生物保全の中心である同ビオトープは2001年に作られた。「当時谷戸は公園でなく、大学と市とのバッファ(緩衝地帯)の役割もあったのではないか」と一ノ瀬教授。だが、着任した08年には同地は荒れており「どう管理をしたものかと、少し持て余しているようだった」と当時を振り返る。
生態系の空間配置やプロセスを研究する景観生態学が専門の一ノ瀬教授は、学生とともに維持管理に着手。セイタカアワダチソウやオオブタクサなどの外来種植物の抜き取りを手作業で行い、生物の種類や関連の調査に取り組んだ。

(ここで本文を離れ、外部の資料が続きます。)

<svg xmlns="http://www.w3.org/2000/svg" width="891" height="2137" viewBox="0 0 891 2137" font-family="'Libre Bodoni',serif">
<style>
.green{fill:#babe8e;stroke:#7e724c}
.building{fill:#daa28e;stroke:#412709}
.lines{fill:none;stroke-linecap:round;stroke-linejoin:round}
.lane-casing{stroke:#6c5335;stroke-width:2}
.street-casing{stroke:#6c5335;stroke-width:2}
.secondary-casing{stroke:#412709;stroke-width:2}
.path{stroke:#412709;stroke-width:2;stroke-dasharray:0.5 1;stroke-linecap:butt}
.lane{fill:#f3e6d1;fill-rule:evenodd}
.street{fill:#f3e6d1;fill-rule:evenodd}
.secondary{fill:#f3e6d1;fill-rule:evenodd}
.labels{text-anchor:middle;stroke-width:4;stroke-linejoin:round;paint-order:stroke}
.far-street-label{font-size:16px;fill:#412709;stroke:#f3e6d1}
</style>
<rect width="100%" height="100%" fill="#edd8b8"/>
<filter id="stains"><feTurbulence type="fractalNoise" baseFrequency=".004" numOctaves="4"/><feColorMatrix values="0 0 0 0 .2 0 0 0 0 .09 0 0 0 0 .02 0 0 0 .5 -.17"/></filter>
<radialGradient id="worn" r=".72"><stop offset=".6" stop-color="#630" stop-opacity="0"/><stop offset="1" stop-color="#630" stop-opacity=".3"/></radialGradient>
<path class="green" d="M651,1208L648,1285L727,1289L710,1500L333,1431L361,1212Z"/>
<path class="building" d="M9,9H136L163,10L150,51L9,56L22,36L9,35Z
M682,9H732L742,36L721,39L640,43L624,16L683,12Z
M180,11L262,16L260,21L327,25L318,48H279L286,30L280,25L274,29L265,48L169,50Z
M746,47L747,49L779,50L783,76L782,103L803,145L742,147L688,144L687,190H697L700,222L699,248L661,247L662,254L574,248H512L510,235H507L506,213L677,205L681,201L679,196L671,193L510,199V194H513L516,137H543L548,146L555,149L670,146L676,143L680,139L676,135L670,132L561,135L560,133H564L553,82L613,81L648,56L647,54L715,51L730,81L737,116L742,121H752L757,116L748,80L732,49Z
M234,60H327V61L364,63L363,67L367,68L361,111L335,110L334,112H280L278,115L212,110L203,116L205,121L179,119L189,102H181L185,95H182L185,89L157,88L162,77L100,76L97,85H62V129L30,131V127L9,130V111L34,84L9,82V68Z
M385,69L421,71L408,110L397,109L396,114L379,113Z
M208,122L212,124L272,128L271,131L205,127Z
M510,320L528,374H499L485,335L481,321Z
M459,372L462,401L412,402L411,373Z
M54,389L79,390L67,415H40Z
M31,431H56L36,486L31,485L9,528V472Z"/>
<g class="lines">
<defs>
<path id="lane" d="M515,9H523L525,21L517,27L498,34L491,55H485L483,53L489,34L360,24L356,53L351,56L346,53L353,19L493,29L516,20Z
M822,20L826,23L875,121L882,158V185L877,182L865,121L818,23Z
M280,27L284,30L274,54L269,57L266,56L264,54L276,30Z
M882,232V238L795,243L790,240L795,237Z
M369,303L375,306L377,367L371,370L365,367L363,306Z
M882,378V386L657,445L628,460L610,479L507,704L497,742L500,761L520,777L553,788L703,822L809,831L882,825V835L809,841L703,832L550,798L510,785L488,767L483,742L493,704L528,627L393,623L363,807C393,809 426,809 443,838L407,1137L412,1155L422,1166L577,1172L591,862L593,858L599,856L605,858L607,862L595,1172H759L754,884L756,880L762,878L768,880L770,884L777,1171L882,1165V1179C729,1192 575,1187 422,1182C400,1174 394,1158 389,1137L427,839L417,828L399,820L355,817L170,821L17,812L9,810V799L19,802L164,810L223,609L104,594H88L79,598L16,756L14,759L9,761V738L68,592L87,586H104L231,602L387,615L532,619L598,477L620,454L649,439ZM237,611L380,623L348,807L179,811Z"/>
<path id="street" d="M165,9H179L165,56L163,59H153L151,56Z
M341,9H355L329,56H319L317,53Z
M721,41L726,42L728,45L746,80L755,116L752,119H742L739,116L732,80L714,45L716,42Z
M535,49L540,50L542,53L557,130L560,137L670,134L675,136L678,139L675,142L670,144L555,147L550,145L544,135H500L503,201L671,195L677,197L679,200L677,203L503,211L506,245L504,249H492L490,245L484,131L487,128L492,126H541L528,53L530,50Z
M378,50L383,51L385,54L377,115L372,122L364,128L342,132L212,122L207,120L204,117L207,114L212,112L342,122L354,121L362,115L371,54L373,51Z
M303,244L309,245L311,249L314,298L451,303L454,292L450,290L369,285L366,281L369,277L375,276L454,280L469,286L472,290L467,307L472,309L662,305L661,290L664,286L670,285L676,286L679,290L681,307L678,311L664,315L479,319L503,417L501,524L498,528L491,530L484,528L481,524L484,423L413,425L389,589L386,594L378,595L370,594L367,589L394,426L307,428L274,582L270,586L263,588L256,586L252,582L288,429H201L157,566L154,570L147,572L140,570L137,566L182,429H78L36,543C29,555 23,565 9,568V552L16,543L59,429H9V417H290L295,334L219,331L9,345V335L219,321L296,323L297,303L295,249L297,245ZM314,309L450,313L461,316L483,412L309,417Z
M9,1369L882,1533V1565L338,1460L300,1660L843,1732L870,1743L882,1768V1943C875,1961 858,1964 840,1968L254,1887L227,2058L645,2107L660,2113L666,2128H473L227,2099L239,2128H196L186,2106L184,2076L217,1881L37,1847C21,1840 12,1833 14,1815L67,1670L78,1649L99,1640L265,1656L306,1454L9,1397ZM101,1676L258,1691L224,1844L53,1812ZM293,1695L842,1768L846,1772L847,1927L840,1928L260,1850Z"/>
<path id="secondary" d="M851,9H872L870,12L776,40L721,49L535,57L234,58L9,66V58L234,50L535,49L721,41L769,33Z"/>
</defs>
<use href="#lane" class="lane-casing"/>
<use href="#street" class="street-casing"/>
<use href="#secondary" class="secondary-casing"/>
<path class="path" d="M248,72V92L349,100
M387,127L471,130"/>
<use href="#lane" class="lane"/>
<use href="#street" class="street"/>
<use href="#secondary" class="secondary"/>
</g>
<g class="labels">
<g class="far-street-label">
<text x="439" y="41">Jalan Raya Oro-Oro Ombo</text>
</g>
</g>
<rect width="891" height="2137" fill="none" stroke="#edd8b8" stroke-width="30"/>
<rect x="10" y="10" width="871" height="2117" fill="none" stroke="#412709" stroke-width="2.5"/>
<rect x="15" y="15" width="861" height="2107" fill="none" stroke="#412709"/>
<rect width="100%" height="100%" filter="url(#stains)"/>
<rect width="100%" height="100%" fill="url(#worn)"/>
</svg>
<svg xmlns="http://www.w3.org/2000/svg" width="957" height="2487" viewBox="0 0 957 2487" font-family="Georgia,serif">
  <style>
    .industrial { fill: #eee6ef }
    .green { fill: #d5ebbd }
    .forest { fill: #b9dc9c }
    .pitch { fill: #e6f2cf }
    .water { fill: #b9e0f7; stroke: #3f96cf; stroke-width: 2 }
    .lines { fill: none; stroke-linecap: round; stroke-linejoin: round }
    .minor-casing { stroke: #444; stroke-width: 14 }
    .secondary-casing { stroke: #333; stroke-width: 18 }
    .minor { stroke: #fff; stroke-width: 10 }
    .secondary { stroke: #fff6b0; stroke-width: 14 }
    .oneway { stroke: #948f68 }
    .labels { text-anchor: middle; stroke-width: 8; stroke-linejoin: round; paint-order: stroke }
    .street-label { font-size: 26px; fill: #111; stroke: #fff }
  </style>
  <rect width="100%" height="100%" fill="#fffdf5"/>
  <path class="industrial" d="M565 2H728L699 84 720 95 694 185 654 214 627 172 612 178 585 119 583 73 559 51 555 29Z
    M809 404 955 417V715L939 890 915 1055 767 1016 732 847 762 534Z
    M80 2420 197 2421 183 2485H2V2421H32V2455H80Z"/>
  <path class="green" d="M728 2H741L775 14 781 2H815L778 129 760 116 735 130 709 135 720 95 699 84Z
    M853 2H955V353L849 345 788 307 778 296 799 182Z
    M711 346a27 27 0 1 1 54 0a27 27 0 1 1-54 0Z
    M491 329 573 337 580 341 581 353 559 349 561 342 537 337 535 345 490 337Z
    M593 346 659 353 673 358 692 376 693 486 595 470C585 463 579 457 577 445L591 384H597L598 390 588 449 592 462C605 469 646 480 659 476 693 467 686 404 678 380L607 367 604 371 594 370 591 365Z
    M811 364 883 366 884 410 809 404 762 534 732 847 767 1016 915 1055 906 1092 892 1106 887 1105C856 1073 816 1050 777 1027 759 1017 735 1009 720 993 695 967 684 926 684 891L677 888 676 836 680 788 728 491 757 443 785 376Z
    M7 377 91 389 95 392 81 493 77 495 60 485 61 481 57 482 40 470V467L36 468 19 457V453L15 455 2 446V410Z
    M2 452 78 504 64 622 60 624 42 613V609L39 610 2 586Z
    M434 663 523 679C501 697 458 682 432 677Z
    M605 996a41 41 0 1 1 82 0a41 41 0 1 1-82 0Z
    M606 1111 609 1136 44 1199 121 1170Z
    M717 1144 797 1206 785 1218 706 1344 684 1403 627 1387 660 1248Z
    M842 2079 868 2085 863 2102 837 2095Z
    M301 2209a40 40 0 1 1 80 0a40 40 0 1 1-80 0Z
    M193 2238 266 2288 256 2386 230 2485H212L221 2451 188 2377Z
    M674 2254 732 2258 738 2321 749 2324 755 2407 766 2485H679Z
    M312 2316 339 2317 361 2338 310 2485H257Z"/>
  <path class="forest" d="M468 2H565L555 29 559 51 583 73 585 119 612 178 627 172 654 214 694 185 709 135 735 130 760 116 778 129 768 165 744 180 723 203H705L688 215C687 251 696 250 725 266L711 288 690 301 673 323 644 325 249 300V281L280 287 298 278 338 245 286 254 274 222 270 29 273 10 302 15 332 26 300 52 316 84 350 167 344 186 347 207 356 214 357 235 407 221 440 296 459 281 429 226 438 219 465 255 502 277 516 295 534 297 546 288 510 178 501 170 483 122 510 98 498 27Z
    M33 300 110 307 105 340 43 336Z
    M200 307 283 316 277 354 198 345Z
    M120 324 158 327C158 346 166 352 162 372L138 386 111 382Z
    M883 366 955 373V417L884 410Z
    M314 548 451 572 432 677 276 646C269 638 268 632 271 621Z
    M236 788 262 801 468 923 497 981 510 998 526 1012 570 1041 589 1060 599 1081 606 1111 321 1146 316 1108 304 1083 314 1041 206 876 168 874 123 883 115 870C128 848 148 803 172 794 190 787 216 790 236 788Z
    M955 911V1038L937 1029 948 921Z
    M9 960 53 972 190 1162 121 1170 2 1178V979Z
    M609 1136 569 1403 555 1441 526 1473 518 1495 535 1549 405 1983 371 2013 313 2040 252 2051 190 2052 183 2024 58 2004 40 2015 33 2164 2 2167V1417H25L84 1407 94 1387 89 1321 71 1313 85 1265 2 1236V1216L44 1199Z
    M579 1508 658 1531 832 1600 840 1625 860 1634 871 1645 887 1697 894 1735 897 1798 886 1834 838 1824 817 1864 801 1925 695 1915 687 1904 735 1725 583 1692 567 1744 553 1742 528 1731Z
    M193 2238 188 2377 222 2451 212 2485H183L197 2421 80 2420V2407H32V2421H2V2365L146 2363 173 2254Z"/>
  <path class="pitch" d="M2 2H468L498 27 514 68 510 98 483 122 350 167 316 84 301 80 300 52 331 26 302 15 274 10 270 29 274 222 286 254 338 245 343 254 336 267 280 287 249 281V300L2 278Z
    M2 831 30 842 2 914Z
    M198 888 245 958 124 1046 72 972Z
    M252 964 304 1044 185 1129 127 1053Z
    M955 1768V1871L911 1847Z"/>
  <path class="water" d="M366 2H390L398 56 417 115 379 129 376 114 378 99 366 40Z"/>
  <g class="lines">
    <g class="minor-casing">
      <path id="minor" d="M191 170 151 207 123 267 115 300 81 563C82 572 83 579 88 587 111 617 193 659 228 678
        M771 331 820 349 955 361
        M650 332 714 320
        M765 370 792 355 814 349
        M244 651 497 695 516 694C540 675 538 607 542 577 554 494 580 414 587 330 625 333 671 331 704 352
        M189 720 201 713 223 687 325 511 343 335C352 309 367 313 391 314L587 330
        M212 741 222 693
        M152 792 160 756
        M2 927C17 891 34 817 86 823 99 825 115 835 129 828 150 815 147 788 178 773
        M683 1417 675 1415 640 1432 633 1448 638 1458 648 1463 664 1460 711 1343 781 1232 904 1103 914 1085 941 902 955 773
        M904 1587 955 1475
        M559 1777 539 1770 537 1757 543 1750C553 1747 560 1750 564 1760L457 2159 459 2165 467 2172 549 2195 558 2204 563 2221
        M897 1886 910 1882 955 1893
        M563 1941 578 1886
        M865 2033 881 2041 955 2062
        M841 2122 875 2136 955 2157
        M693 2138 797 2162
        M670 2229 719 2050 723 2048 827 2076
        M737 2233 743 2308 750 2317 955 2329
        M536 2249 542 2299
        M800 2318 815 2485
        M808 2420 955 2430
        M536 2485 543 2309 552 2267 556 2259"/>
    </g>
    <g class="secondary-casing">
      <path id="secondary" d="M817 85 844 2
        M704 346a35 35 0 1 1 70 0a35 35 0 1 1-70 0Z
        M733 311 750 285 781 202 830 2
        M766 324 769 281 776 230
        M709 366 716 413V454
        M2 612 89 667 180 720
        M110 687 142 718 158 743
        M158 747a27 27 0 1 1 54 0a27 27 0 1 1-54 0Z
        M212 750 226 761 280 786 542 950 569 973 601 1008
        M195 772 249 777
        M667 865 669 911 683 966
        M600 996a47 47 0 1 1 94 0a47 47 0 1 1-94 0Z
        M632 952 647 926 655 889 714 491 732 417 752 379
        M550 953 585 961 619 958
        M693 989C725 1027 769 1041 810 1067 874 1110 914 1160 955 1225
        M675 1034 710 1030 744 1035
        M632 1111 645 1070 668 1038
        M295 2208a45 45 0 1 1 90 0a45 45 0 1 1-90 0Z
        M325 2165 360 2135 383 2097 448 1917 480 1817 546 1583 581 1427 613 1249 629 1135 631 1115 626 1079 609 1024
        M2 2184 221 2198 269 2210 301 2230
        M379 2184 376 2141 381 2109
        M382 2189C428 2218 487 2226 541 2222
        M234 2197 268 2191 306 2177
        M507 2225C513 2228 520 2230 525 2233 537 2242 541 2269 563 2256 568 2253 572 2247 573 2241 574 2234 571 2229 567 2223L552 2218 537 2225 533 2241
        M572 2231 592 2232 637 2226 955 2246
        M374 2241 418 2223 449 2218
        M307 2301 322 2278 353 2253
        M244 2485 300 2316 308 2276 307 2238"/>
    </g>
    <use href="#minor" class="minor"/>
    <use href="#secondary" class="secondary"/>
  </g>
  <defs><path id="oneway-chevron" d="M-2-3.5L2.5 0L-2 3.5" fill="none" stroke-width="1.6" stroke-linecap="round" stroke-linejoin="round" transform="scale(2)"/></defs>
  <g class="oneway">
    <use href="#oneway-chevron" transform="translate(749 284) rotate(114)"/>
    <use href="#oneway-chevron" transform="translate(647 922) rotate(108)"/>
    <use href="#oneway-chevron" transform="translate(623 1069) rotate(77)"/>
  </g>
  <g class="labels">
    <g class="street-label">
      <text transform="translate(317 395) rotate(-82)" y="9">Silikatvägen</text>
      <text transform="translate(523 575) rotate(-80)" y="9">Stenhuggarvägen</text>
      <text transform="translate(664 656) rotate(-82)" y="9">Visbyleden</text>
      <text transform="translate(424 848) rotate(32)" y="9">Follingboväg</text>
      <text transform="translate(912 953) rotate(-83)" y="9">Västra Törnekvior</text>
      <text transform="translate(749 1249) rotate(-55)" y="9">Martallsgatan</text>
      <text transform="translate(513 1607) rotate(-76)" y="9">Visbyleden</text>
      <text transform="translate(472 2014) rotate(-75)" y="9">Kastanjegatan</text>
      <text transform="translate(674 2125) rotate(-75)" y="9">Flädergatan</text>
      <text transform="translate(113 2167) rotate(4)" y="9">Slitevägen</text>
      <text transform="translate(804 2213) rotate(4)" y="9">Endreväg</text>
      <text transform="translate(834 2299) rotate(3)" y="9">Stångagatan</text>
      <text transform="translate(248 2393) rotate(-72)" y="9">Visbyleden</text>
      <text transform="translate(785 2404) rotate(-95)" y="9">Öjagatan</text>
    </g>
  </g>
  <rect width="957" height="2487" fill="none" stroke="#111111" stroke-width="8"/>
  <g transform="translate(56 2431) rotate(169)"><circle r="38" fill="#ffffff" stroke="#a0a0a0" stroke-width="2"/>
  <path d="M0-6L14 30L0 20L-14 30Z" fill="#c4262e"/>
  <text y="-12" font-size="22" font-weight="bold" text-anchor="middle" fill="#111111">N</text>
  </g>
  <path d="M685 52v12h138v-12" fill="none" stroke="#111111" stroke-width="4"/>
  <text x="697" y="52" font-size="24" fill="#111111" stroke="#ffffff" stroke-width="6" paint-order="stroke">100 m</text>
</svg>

22年からはキャンパス全体の生物の把握を実施。同年、SFCの教職員や中高等部を含めた学生らが連携し持続可能な遠藤・御所見地区の実現を目指す「SFCサステナブルキャンパスプログラム」を開始。地域の農家や自然保護団体と協力し、里山環境への保全に努めている。
現在は発見された動植物をまとめた図鑑を学生たちと作成しているという一ノ瀬教授。「藤沢市を含め近隣の都市化が進むなか、ここで生物多様性を守っていくことで、これからも少しでも貢献していきたい」と話した。